There are individually addressable leds that have their ‘address’ burned into them and use a ws2812-style protocol, it could be that. There will only be one continuous data wire, which is cheaper to assemble and resistant to single LED failures.
That’s pretty typical of binary formats. That and offsets or addresses. And type tags. Assuming the payload isn’t compressed or encrypted, you can get pretty far assuming you’ll run into one of those eventually.
Anecdotally, earlier today I was trying to decipher Encarta data and came across the “Mind Maze” data and it’s mostly that - fixed 32-but header, question size, (answer size, answer, correct flag, something I haven’t figure out yet){4}. Then a separate file with an index value and an offset into the first file as well as a header I haven’t figured out yet.

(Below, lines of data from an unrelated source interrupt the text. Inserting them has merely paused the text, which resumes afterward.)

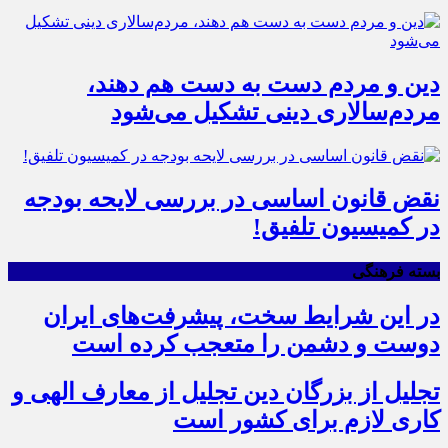
دین و مردم دست به‌ دست هم دهند،
مردم‌سالاری دینی تشکیل می‌شود
نقض قانون اساسی در بررسی لایحه بودجه
در کمیسیون تلفیق!
بسته فرهنگی
در این شرایط سخت، پیشرفت‌های ایران
دوست و دشمن را متعجب کرده است
تجلیل از بزرگان دین تجلیل از معارف الهی و
کاری لازم برای کشور است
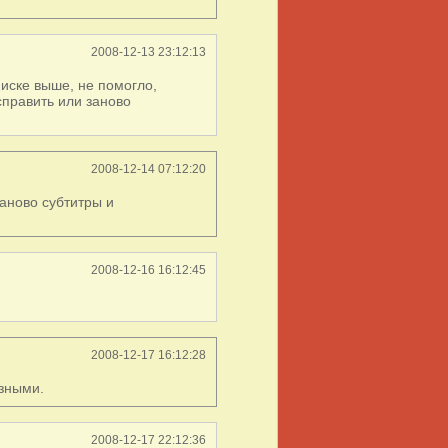
2008-12-13 23:12:13
иске выше, не помогло,
исправить или заново
2008-12-14 07:12:20
аново субтитры и
2008-12-16 16:12:45
2008-12-17 16:12:28
зными.
2008-12-17 22:12:36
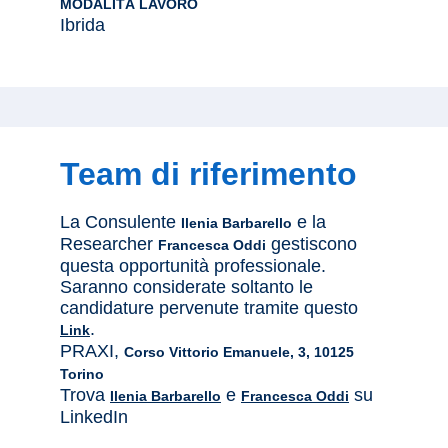
MODALITÀ LAVORO
Ibrida
Team di riferimento
La Consulente
e la
Ilenia Barbarello
Researcher
gestiscono
Francesca Oddi
questa opportunità professionale.
Saranno considerate soltanto le
candidature pervenute tramite questo
.
Link
PRAXI,
Corso Vittorio Emanuele, 3, 10125
Torino
Trova
e
su
Ilenia Barbarello
Francesca Oddi
LinkedIn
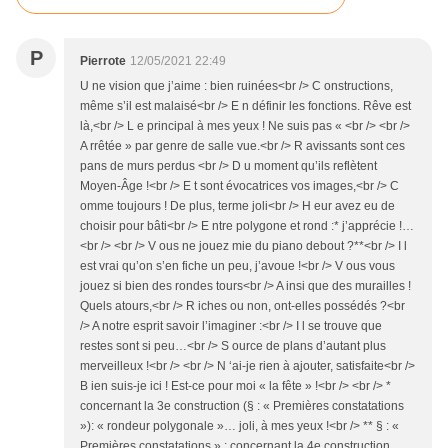
P
Pierrote
12/05/2021 22:49
U ne vision que j’aime : bien ruinées<br /> C onstructions,
même s’il est malaisé<br /> E n définir les fonctions. Rêve est
là,<br /> L e principal à mes yeux ! Ne suis pas « <br /> <br />
A rrêtée » par genre de salle vue.<br /> R avissants sont ces
pans de murs perdus <br /> D u moment qu’ils reflètent
Moyen-Âge !<br /> E t sont évocatrices vos images,<br /> C
omme toujours ! De plus, terme joli<br /> H eur avez eu de
choisir pour bâti<br /> E ntre polygone et rond :* j’apprécie !…
<br /> <br /> V ous ne jouez mie du piano debout ?**<br /> I l
est vrai qu’on s’en fiche un peu, j’avoue !<br /> V ous vous
jouez si bien des rondes tours<br /> A insi que des murailles !
Quels atours,<br /> R iches ou non, ont-elles possédés ?<br
/> A notre esprit savoir l’imaginer :<br /> I l se trouve que
restes sont si peu…<br /> S ource de plans d’autant plus
merveilleux !<br /> <br /> N ‘ai-je rien à ajouter, satisfaite<br />
B ien suis-je ici ! Est-ce pour moi « la fête » !<br /> <br /> *
concernant la 3e construction (§ : « Premières constatations
»): « rondeur polygonale »… joli, à mes yeux !<br /> ** § : «
Premières constatations » : concernant la 4e construction.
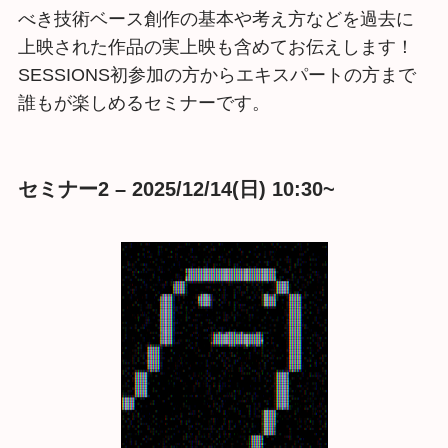
べき技術ベース創作の基本や考え方などを過去に
上映された作品の実上映も含めてお伝えします！
SESSIONS初参加の方からエキスパートの方まで
誰もが楽しめるセミナーです。
セミナー2 – 2025/12/14(日) 10:30~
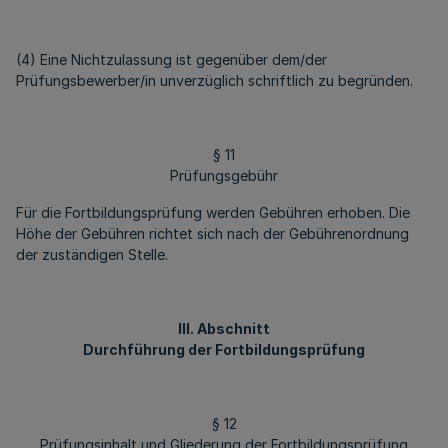
(4) Eine Nichtzulassung ist gegenüber dem/der
Prüfungsbewerber/in unverzüglich schriftlich zu begründen.
§ 11
Prüfungsgebühr
Für die Fortbildungsprüfung werden Gebühren erhoben. Die
Höhe der Gebühren richtet sich nach der Gebührenordnung
der zuständigen Stelle.
III. Abschnitt
Durchführung der Fortbildungsprüfung
§ 12
Prüfungsinhalt und Gliederung der Fortbildungsprüfung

Not sure what you did with it, but I found that some of this SmartTrash does a hard reset when you do some magic sequence such as quickly turning if off/on 5 times in a row.
If you want a more GUI-oriented way of doing BLE packet sniffing, try the nRF Connect app. Not sure about iPhone, but if you let it sit in the background on Android, you can pick up BLE activity from a nice little GUI on your phone. I use it every day.
I bought a big spool of addressable lights from Aliexpress and hooked them up to an ESP32. Took some soldering and other hacking, but they’re really, really, nice.
Even though it's way more powerful than my first computer, it uses only a fraction of the energy. So yes, in a way maybe you're abusing a pretty powerful computer to do some silly gadget thing, but there's no real negative impact. I know what you mean though. I've only recently gotten into microcontrollers, and because of the time of year I've been thinking of Christmas lights too, and felt the same thing. Then again: I'm also using my M1 Macbook to write a comment on HN, which is only a fraction of what it can do.
I haven't added any fault tolerance. Should be fairly easy to detect if a route is unavailable and re-write the routing table. And yes, I expect the Pi is still a bottleneck.
Something like the Cubox-i/Hummingboard should do the trick. It has a beefier CPU and a gigabit ethernet interface that isn't attached via USB like the one on the Pi/Pi2.
I've updated the code to shift right by 3 places and so go back to a 5 bit number.
That's a neat way of limiting the power usage.